**WHAT NEEDS TO BE DONE:**
Once the images are set aside, print the remaining lines below exactly.

**GIVEN MATERIAL:**

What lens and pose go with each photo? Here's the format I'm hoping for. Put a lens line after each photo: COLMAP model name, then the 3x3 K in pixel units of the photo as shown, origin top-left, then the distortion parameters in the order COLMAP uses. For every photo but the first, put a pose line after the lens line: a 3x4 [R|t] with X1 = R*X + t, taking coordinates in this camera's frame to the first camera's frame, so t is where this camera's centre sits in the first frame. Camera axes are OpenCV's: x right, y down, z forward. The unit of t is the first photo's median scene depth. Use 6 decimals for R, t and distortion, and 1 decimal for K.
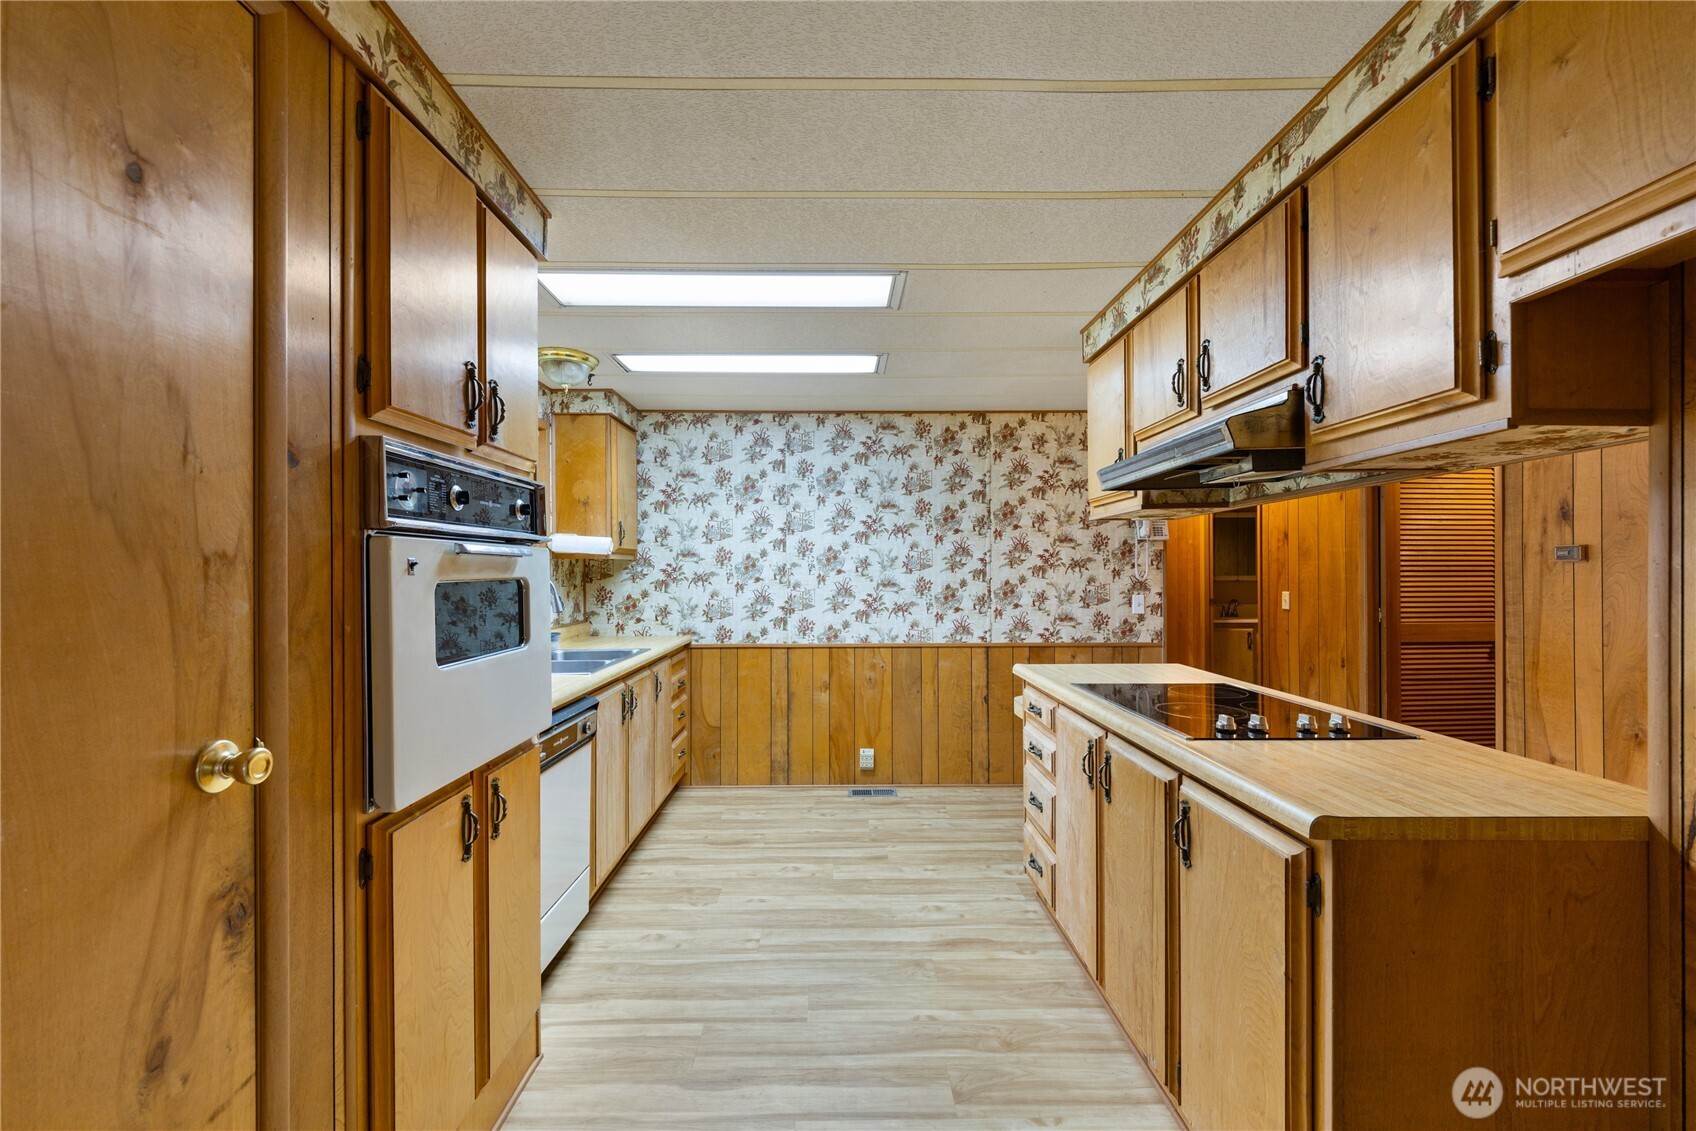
lens RADIAL K [[679.9, 0, 846.9], [0, 679.9, 557.7], [0, 0, 1]] dist [0.021175, -0.000142]
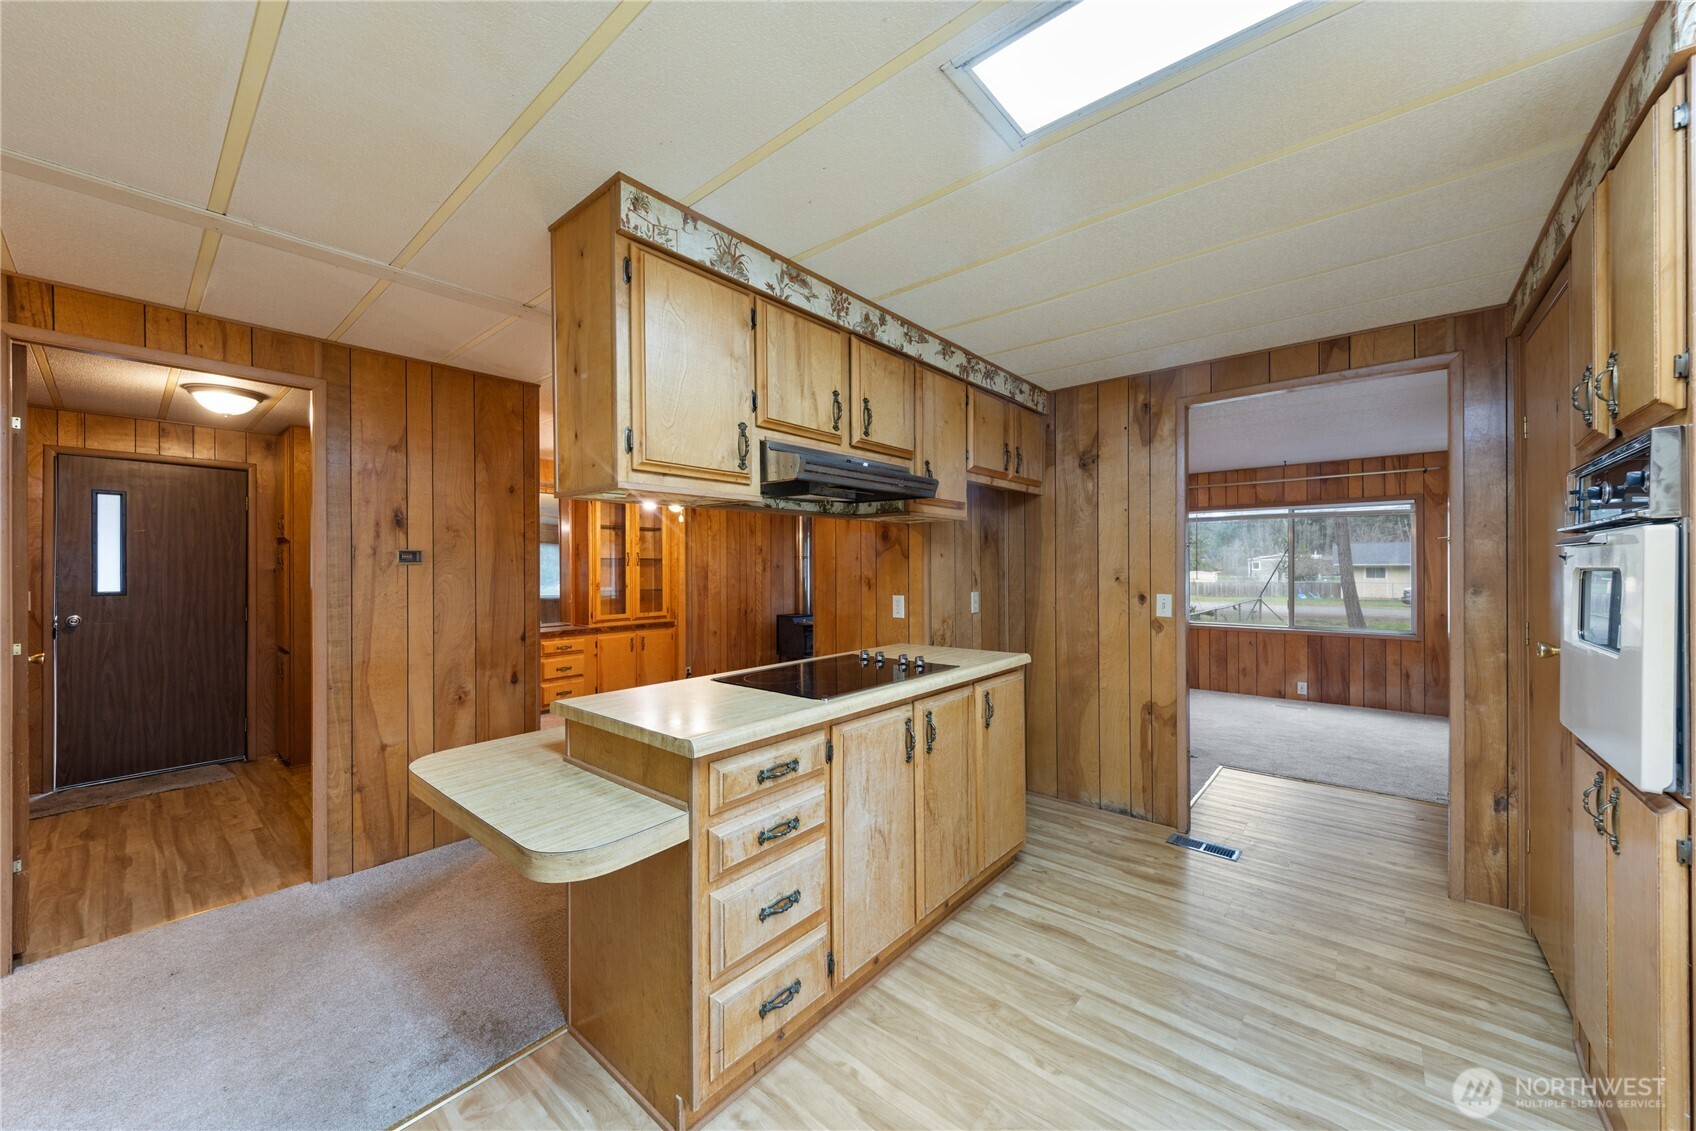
lens RADIAL K [[612.1, 0, 842.5], [0, 612.1, 567.0], [0, 0, 1]] dist [0.008002, -0.002607]
pose [[-0.749489, 0.008872, 0.661958, -0.105649], [-0.003760, 0.999837, -0.017658, 0.016875], [-0.662007, -0.015724, -0.749333, 0.851713]]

**REPLY:**
What lens and pose go with each photo? Here's the format I'm hoping for. Put a lens line after each photo: COLMAP model name, then the 3x3 K in pixel units of the photo as shown, origin top-left, then the distortion parameters in the order COLMAP uses. For every photo but the first, put a pose line after the lens line: a 3x4 [R|t] with X1 = R*X + t, taking coordinates in this camera's frame to the first camera's frame, so t is where this camera's centre sits in the first frame. Camera axes are OpenCV's: x right, y down, z forward. The unit of t is the first photo's median scene depth. Use 6 decimals for R, t and distortion, and 1 decimal for K.
lens RADIAL K [[679.9, 0, 846.9], [0, 679.9, 557.7], [0, 0, 1]] dist [0.021175, -0.000142]
lens RADIAL K [[612.1, 0, 842.5], [0, 612.1, 567.0], [0, 0, 1]] dist [0.008002, -0.002607]
pose [[-0.749489, 0.008872, 0.661958, -0.105649], [-0.003760, 0.999837, -0.017658, 0.016875], [-0.662007, -0.015724, -0.749333, 0.851713]]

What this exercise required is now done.